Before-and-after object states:
************
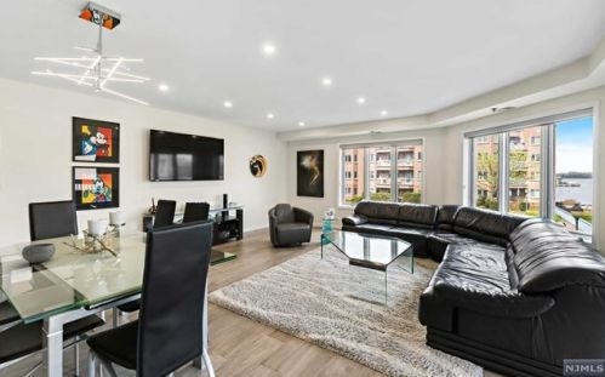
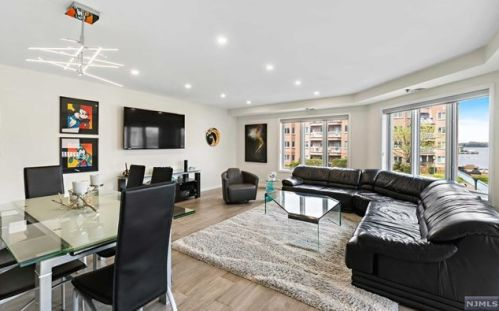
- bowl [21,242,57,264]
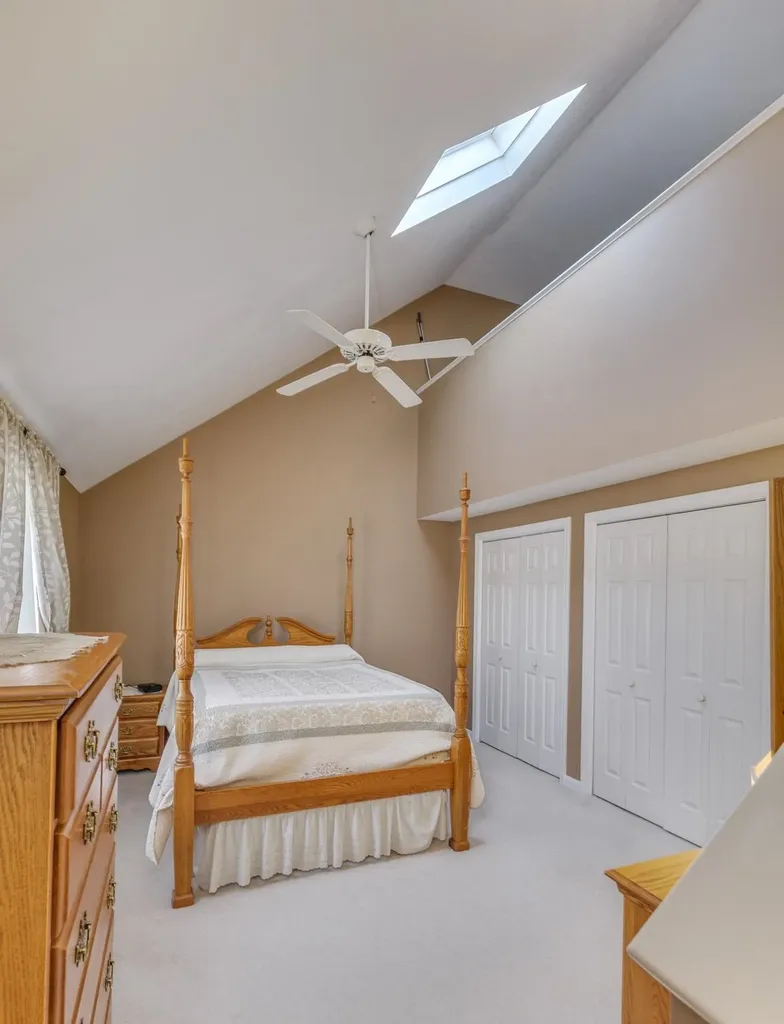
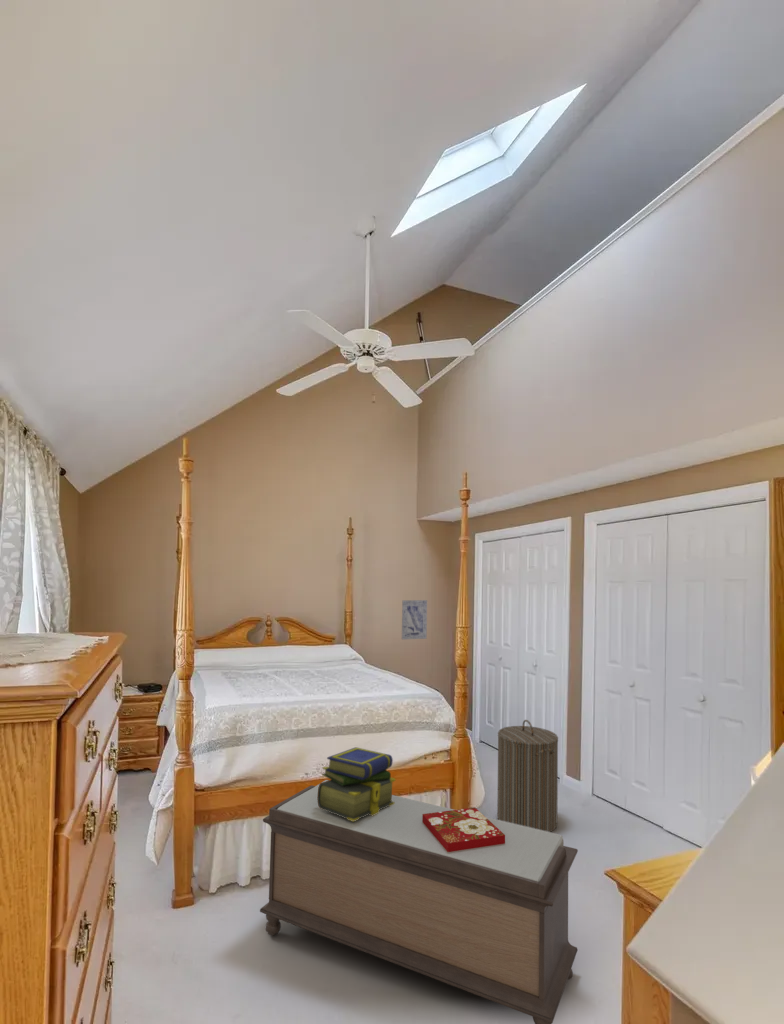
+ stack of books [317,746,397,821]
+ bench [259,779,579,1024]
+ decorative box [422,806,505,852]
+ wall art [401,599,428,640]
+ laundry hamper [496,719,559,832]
************
Pictures aside, retype the entries above exactly as they are.

Solution for this task
- bowl [21,242,57,264]
+ stack of books [317,746,397,821]
+ bench [259,779,579,1024]
+ decorative box [422,806,505,852]
+ wall art [401,599,428,640]
+ laundry hamper [496,719,559,832]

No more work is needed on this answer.